Le second niveau de lecture correspondrait à un exposé des événements en fonction de leur influence sur la conduite du niveau opératif de la guerre. On ne trouvera pas dans cet ouvrage de rapport de combat aérien ou terrestre. Les auteurs montrent, de manière plutôt convaincante, comme les décisions politiques, les manœuvres diplomatiques ou le rapport des forces au sol entre belligérants libyens influencent la planification et la conduite des opérations. Les différences de visions politiques entre membres de la coalition, le choix des nations de conserver une certaine autonomie en limitant le partage du renseignement, ou l’usage de leurs capacités militaires, freinent régulièrement les travaux des officiers d’état-major en charge des opérations.

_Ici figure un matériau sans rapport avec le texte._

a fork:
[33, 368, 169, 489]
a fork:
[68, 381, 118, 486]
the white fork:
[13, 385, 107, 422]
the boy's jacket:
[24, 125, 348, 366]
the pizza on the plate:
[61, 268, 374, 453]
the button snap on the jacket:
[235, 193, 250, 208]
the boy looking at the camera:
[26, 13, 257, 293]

Ce livre n’est pas un ouvrage de science politique. Nul modèle théorique n’est proposé pour rendre compte des événements. Il ne tente pas d’évaluer les effets de la crise sur l’état du monde actuel, en interprétant par exemple le début du lead from behind américain, ou l’agacement russe qui va bientôt nourrir l’activisme de Moscou. C’est avant tout un récit détaillé et intelligent des opérations, et de leur contexte, qui reste extrêmement utile. Mais le livre définitif sur ces événements reste à écrire.